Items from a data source

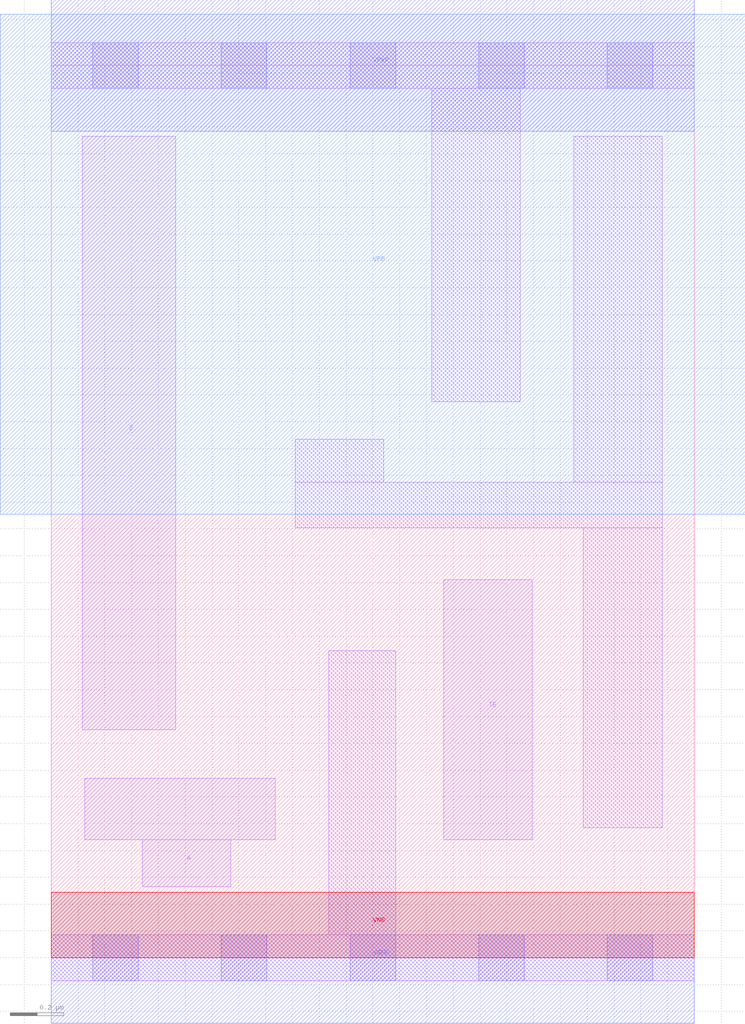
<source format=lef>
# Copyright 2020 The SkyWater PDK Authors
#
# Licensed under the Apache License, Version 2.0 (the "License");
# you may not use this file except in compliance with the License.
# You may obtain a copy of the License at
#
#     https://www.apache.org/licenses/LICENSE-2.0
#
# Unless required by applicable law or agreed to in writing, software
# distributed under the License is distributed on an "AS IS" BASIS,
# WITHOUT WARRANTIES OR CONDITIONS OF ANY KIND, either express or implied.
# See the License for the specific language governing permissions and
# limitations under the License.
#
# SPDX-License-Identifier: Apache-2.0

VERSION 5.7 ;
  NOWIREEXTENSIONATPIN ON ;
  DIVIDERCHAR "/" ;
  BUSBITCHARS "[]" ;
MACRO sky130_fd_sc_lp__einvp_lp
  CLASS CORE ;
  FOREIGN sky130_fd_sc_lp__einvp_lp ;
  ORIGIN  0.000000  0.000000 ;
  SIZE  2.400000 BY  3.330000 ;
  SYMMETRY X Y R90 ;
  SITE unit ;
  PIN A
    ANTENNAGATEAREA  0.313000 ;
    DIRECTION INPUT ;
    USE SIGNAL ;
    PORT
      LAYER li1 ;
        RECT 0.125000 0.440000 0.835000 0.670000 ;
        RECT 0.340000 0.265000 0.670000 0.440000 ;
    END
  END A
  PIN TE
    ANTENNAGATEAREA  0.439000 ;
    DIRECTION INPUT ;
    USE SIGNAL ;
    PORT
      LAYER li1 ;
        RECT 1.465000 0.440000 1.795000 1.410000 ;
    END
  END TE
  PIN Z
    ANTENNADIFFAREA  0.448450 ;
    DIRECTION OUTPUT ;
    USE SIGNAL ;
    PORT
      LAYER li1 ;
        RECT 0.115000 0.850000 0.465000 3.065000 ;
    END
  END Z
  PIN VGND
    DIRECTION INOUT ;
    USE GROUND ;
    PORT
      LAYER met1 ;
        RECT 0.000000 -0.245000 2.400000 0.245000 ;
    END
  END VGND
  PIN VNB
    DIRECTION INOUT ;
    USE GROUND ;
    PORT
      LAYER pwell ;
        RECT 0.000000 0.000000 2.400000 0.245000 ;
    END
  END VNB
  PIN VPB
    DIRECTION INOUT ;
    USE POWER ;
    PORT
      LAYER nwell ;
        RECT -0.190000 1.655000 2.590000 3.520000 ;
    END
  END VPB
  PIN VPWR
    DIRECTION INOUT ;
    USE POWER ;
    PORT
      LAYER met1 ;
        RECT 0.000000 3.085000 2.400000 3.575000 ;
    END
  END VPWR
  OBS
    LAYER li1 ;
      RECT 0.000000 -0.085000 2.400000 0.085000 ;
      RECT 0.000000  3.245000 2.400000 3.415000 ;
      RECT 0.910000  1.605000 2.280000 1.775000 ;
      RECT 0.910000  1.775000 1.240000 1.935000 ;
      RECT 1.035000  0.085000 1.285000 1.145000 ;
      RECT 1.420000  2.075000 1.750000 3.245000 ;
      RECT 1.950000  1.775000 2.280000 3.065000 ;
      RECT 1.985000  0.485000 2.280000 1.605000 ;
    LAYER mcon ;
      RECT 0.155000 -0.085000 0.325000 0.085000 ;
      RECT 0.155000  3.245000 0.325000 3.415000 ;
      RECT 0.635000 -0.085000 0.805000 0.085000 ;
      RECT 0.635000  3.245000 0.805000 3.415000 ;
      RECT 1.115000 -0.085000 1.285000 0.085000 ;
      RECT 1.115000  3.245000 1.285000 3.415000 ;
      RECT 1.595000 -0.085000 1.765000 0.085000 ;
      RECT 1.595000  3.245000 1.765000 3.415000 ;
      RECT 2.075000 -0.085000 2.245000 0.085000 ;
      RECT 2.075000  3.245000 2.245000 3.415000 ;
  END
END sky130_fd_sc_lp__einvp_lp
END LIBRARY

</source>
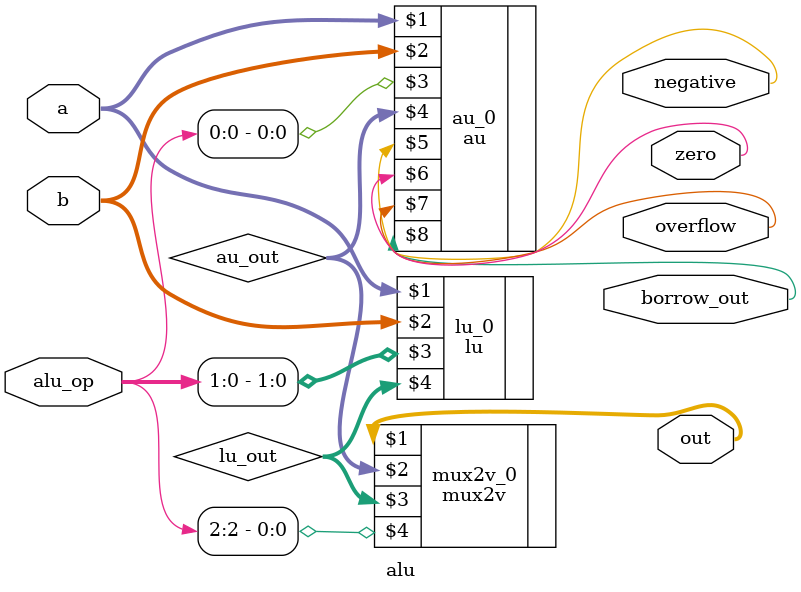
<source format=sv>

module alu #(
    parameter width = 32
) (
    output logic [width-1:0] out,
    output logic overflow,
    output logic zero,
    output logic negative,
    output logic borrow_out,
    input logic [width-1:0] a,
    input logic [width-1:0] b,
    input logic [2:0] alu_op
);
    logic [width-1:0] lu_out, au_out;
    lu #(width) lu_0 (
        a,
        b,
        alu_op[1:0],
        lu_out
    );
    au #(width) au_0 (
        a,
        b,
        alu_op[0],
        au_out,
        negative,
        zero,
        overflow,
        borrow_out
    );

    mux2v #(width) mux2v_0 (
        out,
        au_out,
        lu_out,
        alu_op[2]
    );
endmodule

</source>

INSTRUCTIONS TO FOLLOW. Make an exact copy of all entries above, dropping the images.

RESPONSE.
<source format=lef>
# Copyright 2020 The SkyWater PDK Authors
#
# Licensed under the Apache License, Version 2.0 (the "License");
# you may not use this file except in compliance with the License.
# You may obtain a copy of the License at
#
#     https://www.apache.org/licenses/LICENSE-2.0
#
# Unless required by applicable law or agreed to in writing, software
# distributed under the License is distributed on an "AS IS" BASIS,
# WITHOUT WARRANTIES OR CONDITIONS OF ANY KIND, either express or implied.
# See the License for the specific language governing permissions and
# limitations under the License.
#
# SPDX-License-Identifier: Apache-2.0

VERSION 5.7 ;
  NOWIREEXTENSIONATPIN ON ;
  DIVIDERCHAR "/" ;
  BUSBITCHARS "[]" ;
MACRO sky130_fd_sc_lp__einvp_lp
  CLASS CORE ;
  FOREIGN sky130_fd_sc_lp__einvp_lp ;
  ORIGIN  0.000000  0.000000 ;
  SIZE  2.400000 BY  3.330000 ;
  SYMMETRY X Y R90 ;
  SITE unit ;
  PIN A
    ANTENNAGATEAREA  0.313000 ;
    DIRECTION INPUT ;
    USE SIGNAL ;
    PORT
      LAYER li1 ;
        RECT 0.125000 0.440000 0.835000 0.670000 ;
        RECT 0.340000 0.265000 0.670000 0.440000 ;
    END
  END A
  PIN TE
    ANTENNAGATEAREA  0.439000 ;
    DIRECTION INPUT ;
    USE SIGNAL ;
    PORT
      LAYER li1 ;
        RECT 1.465000 0.440000 1.795000 1.410000 ;
    END
  END TE
  PIN Z
    ANTENNADIFFAREA  0.448450 ;
    DIRECTION OUTPUT ;
    USE SIGNAL ;
    PORT
      LAYER li1 ;
        RECT 0.115000 0.850000 0.465000 3.065000 ;
    END
  END Z
  PIN VGND
    DIRECTION INOUT ;
    USE GROUND ;
    PORT
      LAYER met1 ;
        RECT 0.000000 -0.245000 2.400000 0.245000 ;
    END
  END VGND
  PIN VNB
    DIRECTION INOUT ;
    USE GROUND ;
    PORT
      LAYER pwell ;
        RECT 0.000000 0.000000 2.400000 0.245000 ;
    END
  END VNB
  PIN VPB
    DIRECTION INOUT ;
    USE POWER ;
    PORT
      LAYER nwell ;
        RECT -0.190000 1.655000 2.590000 3.520000 ;
    END
  END VPB
  PIN VPWR
    DIRECTION INOUT ;
    USE POWER ;
    PORT
      LAYER met1 ;
        RECT 0.000000 3.085000 2.400000 3.575000 ;
    END
  END VPWR
  OBS
    LAYER li1 ;
      RECT 0.000000 -0.085000 2.400000 0.085000 ;
      RECT 0.000000  3.245000 2.400000 3.415000 ;
      RECT 0.910000  1.605000 2.280000 1.775000 ;
      RECT 0.910000  1.775000 1.240000 1.935000 ;
      RECT 1.035000  0.085000 1.285000 1.145000 ;
      RECT 1.420000  2.075000 1.750000 3.245000 ;
      RECT 1.950000  1.775000 2.280000 3.065000 ;
      RECT 1.985000  0.485000 2.280000 1.605000 ;
    LAYER mcon ;
      RECT 0.155000 -0.085000 0.325000 0.085000 ;
      RECT 0.155000  3.245000 0.325000 3.415000 ;
      RECT 0.635000 -0.085000 0.805000 0.085000 ;
      RECT 0.635000  3.245000 0.805000 3.415000 ;
      RECT 1.115000 -0.085000 1.285000 0.085000 ;
      RECT 1.115000  3.245000 1.285000 3.415000 ;
      RECT 1.595000 -0.085000 1.765000 0.085000 ;
      RECT 1.595000  3.245000 1.765000 3.415000 ;
      RECT 2.075000 -0.085000 2.245000 0.085000 ;
      RECT 2.075000  3.245000 2.245000 3.415000 ;
  END
END sky130_fd_sc_lp__einvp_lp
END LIBRARY

</source>
<source format=sv>

module alu #(
    parameter width = 32
) (
    output logic [width-1:0] out,
    output logic overflow,
    output logic zero,
    output logic negative,
    output logic borrow_out,
    input logic [width-1:0] a,
    input logic [width-1:0] b,
    input logic [2:0] alu_op
);
    logic [width-1:0] lu_out, au_out;
    lu #(width) lu_0 (
        a,
        b,
        alu_op[1:0],
        lu_out
    );
    au #(width) au_0 (
        a,
        b,
        alu_op[0],
        au_out,
        negative,
        zero,
        overflow,
        borrow_out
    );

    mux2v #(width) mux2v_0 (
        out,
        au_out,
        lu_out,
        alu_op[2]
    );
endmodule

</source>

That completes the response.